Bizde aksamaların en önemli sebeplerininin başında, Prof.Mehmet Kaplan’ın Ziya “Gökalp ve İlim Şehri” adlı makalesinde dile getirdiği “Türk milletinin meselelerini çözerek müsbet neticelere ulaşamayışının başlıca sebebi, hemen hemen her konuda hissî bir açıdan bakmasıdır.” görüşüşünde olduğu gibi, aklı kullanamayışımız sayılagelmiştir. İçinde buluınduğumuz durum, ne yazık ki, bu kabulün doğru olduğunu gösteriyor. Aklımızı kullanamıyoruz; peki gönlümüzü kullanabiliyor muyuz? Aklın bize vadettiği “müsbet netice”leri elde etmede gönlümüzün desteği var mı! “Akletmek” büyük bir güç, “gönül vermek” de öyle. Eğer Fatih Sultan Mehmet İstanbul fethinde mevcut teknik imkânları, “Ya ben İstanbul’u alırım, ya İstanbul beni!” kararlılığı içinde kullanmasaydı, kuşatma, daha önceki denemelerde olduğu gibi, başarısızlıkla sonuçlanabilirdi.
Tasavvurun desteklediği tefekkür en büyük gücümüz olacaktır. Türk Dil Kurumu Güncel Sözlük’te tasavvur için “1.Göz önüne getirme, hayal etme, zihinde canlandırma, 2.Tasarım, 3. Düşünce, amaç, niyet, maksat, plan” karşılıklarını veriyor. Düşünen insanın bunlardan hangisine ihtiyacı yok?
Sanatın Penceresinden Bakmak
Sanat bize severek bakmayı öğretir. En büyük kahramanlar (komutanlar, filozoflar, bilginler) sanatın yumuşatıcı katkılarıyla tamamlanmış, hayata farklı bir pencereden bakmayı öğrendikten sonra asıl büyüklüklerine kavuşmuşlardır. Sevmenin zaaf değil, bilmeyi yakından destekleyen bir güç olduğunu unutmamalıyız. Bir öğrencim beni, ülkede birçok olay olup dururken çiçek resmi paylaşmamı anlayamadığını söyleyerek uyarmıştı. Ona “güzelliklerden vageçmemeliyiz” gibi bir cevap verdiğimi hatırlıyorum.

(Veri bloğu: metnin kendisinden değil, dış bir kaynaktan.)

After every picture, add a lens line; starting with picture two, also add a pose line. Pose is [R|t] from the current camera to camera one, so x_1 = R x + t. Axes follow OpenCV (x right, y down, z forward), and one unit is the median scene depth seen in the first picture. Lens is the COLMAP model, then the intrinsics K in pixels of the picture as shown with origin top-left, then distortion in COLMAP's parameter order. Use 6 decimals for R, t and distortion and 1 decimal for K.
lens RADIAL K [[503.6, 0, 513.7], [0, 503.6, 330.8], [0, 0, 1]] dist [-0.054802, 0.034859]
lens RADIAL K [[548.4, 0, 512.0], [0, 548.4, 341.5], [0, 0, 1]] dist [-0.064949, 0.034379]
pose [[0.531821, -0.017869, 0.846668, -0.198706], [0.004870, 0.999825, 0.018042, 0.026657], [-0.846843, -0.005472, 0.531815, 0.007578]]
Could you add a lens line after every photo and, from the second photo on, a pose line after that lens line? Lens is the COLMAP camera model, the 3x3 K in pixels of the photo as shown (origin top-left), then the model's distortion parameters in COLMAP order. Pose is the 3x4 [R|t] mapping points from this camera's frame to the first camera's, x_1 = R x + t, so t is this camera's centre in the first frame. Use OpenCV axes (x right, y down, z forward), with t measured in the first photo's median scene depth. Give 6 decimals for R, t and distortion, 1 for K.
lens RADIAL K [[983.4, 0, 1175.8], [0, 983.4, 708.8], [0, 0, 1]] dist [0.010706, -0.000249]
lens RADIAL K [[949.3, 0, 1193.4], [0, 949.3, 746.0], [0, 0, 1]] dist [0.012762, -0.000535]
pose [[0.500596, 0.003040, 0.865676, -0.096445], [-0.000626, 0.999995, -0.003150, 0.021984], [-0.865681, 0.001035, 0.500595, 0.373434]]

Gençlerin böyle zaman zaman çok keskinleşen çıkışları oluyor; yakışıyor da! Fakat şunu da dikkate almamız gerekiyor: Zor zamanlarda -en büyük harplerde bile- insanların şiir yazmaya, resim yapmaya devam etmelerini, milletin her şart altında “kendisi” olarak yaşama azmine bağlamak
Sanatın bize öğrettiklerinden biri de hayatınn çok yönlülüğüdür. Her insanın duyuş tarzı farklı olduğundan, hayattaki çeşitliliği iç dünyamıza da taşırız. Bilim aklın ilkeci tutumuyla kategorize ederken, sanat, bireysel duyuş sayesinde eşyayı yeknesaklıktan kurtarmaya çalışır. Bu iki tutum, çelişki yaratmaz, bir orta noktada buluşmanın kapısını açar. Kültür ve medeniyet tarihi, bilimin ve sanatın bulup fark ettiklerinin tarihidir aslında. Aramadan ve fark etmeden hiçbir yere varamayız. Kendimize hangi ideolojik kisveyi yakıştırırsak yakıştıralım, kol gücümüz ne kadar fazla olursa olsun, dünyayı tanımadan başarılı olamayız.

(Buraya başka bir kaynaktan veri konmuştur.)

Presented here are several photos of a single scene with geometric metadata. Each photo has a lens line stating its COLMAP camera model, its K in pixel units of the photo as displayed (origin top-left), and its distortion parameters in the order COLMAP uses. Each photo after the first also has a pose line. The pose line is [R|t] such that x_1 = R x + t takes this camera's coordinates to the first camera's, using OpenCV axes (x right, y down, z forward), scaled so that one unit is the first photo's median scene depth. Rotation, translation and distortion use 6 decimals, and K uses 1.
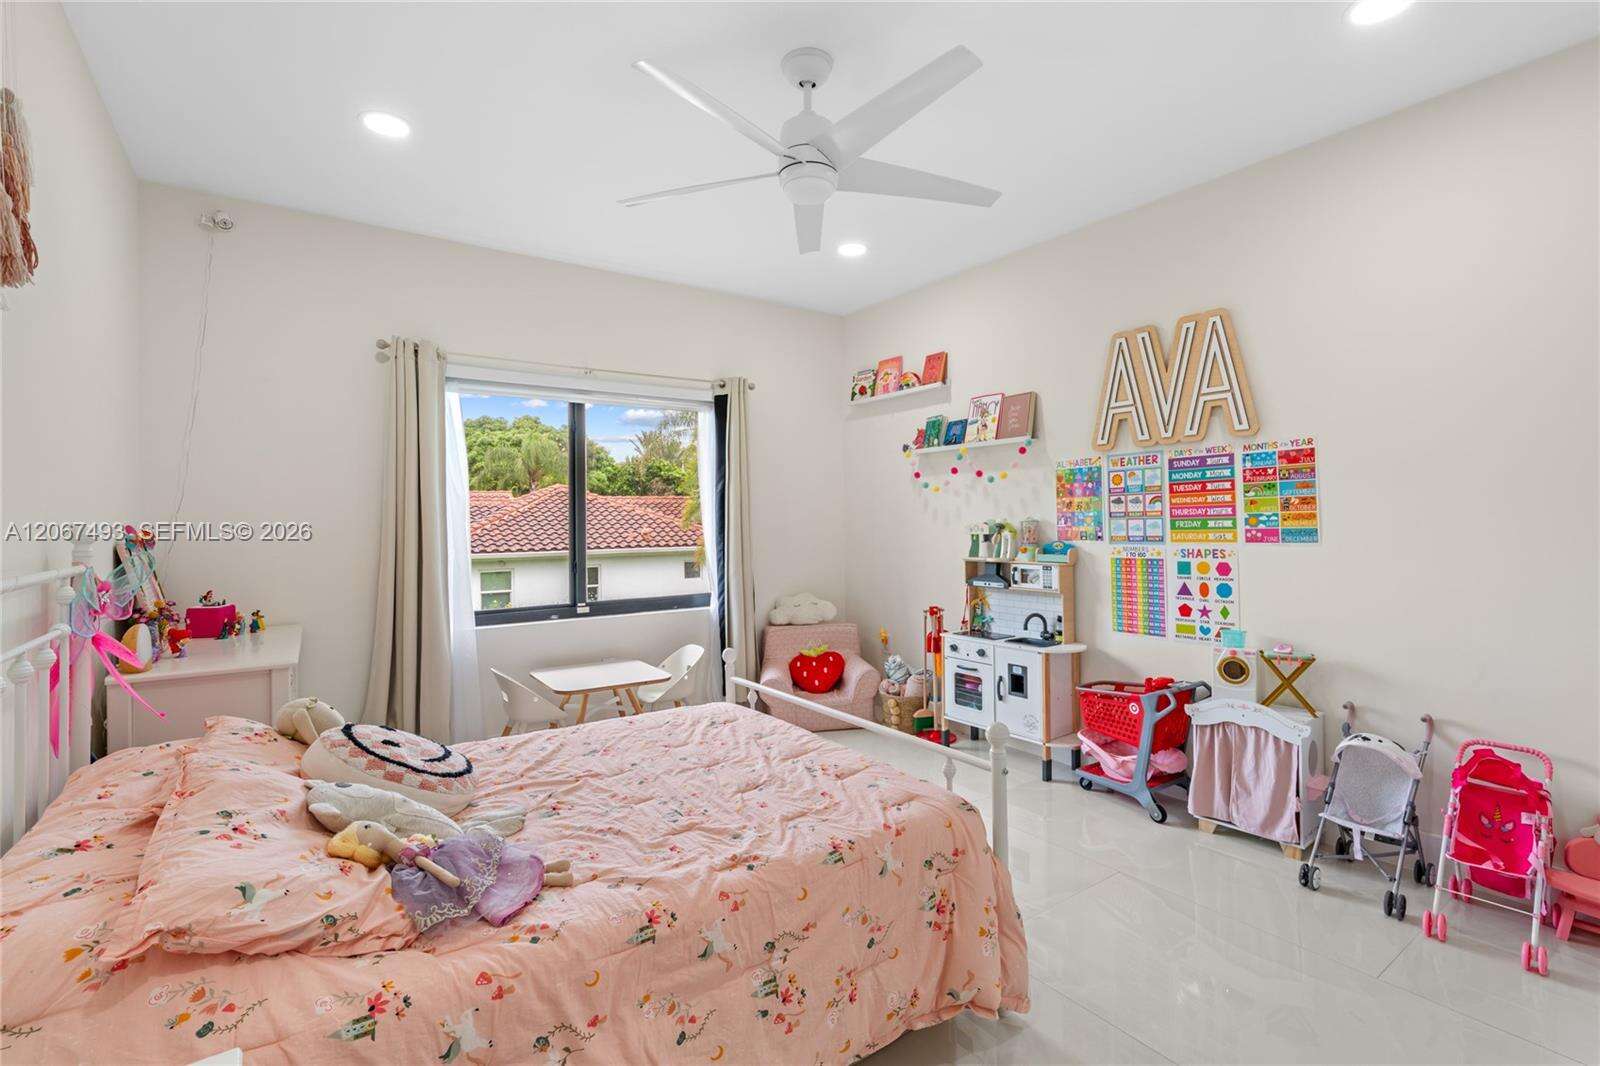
lens RADIAL K [[730.3, 0, 802.7], [0, 730.3, 539.5], [0, 0, 1]] dist [-0.015708, 0.009129]
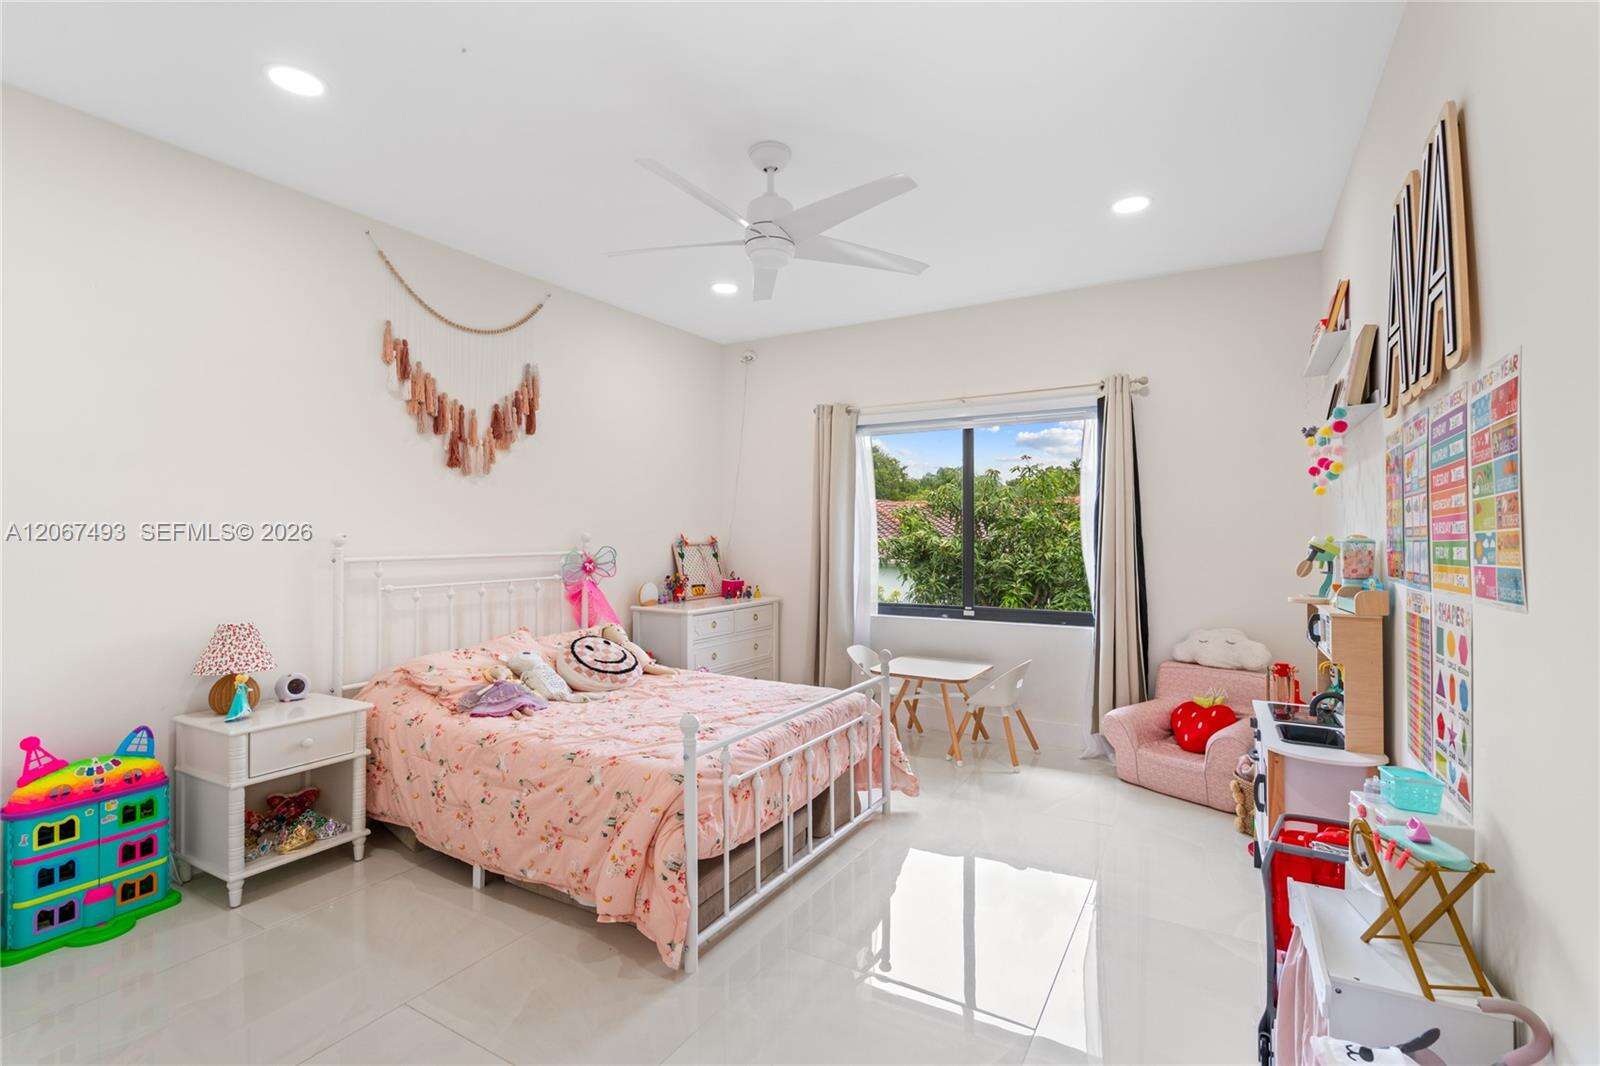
lens RADIAL K [[730.3, 0, 802.7], [0, 730.3, 539.5], [0, 0, 1]] dist [-0.015708, 0.009129]
pose [[0.411162, 0.015661, -0.911428, 0.635149], [-0.029413, 0.999560, 0.003906, -0.013246], [0.911088, 0.025202, 0.411441, 0.316261]]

Millet ve Memleketi Sevmek
İdeoloji –adı ne olursa olsun- bir hayat görüşü hâlinde örgütlenir ve insanı / milleti bulunduğu yerden daha yukarıya taşımayı hedeflerse anlam kazanır. Bir siyasî kabule körü körüne bağlanmanın normal –ve hatta şart- sayıldığı, düşüncenin hor görüldüğü, bilinçli tercih şansının ortadan kaldırıldığı, “tefekkür”ün yerini uyanıklığın aldığı bir ortamda gençlerin “düşünerek tavır alma” ve gelecek inşa etme şansı pek yüksek değildir. Böyle bir ortam, sürüleşmeye yol açar. Onu “sürü” olarak görmek ve sürüleştirmeye çalışmak ise millete yapılacak en büyük kötülüktür. Düşünmeyen, iyinin de kötünün de onun adına başkalarınca belirlendiği bir hayata mahkûm ve mecbur kalan, tercih şansı tanınmamış her toplum –aslında- böyle bir ortamı yaratanlar için de büyük bir tehlikedir; fakat ucuz siyaset, günü kurtarmayı daha çok tercih edebiliyor. Bu, genellikle ve ne yazık ki, millet-memleket sevgisine bağlanarak yaldızlanıyor da!
Devlete, millete her yönüyle bağlılık, “millî bakış”ın temelidir. Eskiler bunu “din ü devlet mülk ü millet” formülünde toplamışlardı. Söylemek yetmez; yapmak gerekir. Milleti severiz; fakat yaptıklarımız / yaşadıklarımız onu göstermiyorsa bu sevginin ne önemi var! Ziya Gökalp, “Vatan için ölmek de var / Fakat hakkın yaşamaktır” derken bunu kastetmişti. Vatan için yaşa, başka çare kalmadıysa ölümü de göze al… Millet bütün değerleriyle sevilir. Millî kültür bu değerlerin genel adıdır. Sanat ise millî kültürün temel taşlarındandır. Dolayısıyla, milleti sevmenin ve tanımanımn şartları arasında ona ait her türlü sanat değerini bilme ve benimsemenin de bulunduğunu unutmamak gerekir.